On our last day, we tried to take it easy, but couldn’t help ourselves from slipping in a visit to the local market bazaar, and to the region’s best museum about the local cultures of the North East. Our main goal with the market was to purchase some sturdy cloth bags. These are draped across the forehead for locals to carry their groceries, which won’t be how we use them, but they have a nice thick strap. We were guided through the bazaar’s maze of shops by Deng, the family’s main house maid. As short as Stella, but quick as a sprinter, we fought to keep her in our line of sight as we dodged fellow shoppers and people transporting enormous goods by sheer ox-like strength. I couldn’t resist clicking photos, and Dan left wishing we had more time to spare to people watch and shop.

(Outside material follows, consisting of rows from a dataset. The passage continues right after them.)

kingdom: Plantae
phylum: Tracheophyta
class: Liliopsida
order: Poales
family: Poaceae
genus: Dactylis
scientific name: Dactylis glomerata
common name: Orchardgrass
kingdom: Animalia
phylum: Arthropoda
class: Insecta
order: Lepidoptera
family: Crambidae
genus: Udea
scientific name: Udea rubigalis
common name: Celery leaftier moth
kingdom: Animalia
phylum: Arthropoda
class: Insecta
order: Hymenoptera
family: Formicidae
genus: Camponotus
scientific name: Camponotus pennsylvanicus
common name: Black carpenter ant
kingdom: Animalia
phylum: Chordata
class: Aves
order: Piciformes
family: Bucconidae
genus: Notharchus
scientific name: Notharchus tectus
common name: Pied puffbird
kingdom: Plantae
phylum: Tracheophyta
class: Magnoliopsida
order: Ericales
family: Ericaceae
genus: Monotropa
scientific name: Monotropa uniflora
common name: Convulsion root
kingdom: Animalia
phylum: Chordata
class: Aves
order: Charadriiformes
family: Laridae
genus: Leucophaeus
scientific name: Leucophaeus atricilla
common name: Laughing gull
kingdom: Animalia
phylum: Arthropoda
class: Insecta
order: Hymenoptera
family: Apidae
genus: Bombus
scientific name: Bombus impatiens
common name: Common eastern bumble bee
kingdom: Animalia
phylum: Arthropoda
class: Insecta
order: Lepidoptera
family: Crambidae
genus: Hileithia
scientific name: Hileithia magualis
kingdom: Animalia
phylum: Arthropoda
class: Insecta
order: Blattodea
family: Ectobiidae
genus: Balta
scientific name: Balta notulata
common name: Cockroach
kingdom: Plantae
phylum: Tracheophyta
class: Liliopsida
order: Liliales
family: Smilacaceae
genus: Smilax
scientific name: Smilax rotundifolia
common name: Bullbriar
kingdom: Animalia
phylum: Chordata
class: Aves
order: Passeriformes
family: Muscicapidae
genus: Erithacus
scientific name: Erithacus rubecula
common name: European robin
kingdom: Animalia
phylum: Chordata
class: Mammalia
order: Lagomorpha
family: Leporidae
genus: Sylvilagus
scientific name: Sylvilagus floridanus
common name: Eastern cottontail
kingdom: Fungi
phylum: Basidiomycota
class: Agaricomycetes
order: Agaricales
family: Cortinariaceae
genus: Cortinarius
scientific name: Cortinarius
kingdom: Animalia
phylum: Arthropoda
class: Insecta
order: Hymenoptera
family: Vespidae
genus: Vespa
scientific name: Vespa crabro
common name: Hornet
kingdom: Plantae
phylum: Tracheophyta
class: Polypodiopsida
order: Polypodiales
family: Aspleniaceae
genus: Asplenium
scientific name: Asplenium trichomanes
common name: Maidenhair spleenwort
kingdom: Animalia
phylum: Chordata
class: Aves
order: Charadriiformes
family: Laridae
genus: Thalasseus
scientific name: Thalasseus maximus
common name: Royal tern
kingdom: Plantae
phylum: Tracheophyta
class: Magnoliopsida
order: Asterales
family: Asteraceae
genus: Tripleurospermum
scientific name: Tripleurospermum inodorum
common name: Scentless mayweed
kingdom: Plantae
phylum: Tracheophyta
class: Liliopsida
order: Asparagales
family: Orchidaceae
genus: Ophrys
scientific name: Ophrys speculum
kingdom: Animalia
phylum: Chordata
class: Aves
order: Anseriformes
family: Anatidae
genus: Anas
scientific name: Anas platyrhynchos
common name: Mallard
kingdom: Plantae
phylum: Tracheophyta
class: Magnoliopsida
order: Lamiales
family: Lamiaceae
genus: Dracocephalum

When it was finally time to say our goodbyes, Stella and Gabriel were dragging their feet, impeaching us to stay. They were so comfortable and happy in Anita and Phrang’s home, that they never even wanted to go on our many excursions. Here, we met not only Gavin’s immediate family, but many of his extended family, joining in a Christening party for a cousin’s baby boy, and learning how to play the popular Indian board game, carrom. We are very thankful for our trip to this part of India, which will leave us many fond memories. Special thanks to the Roy family for their abundant generosity, and for inviting our crazy family into your lives and making us feel at home.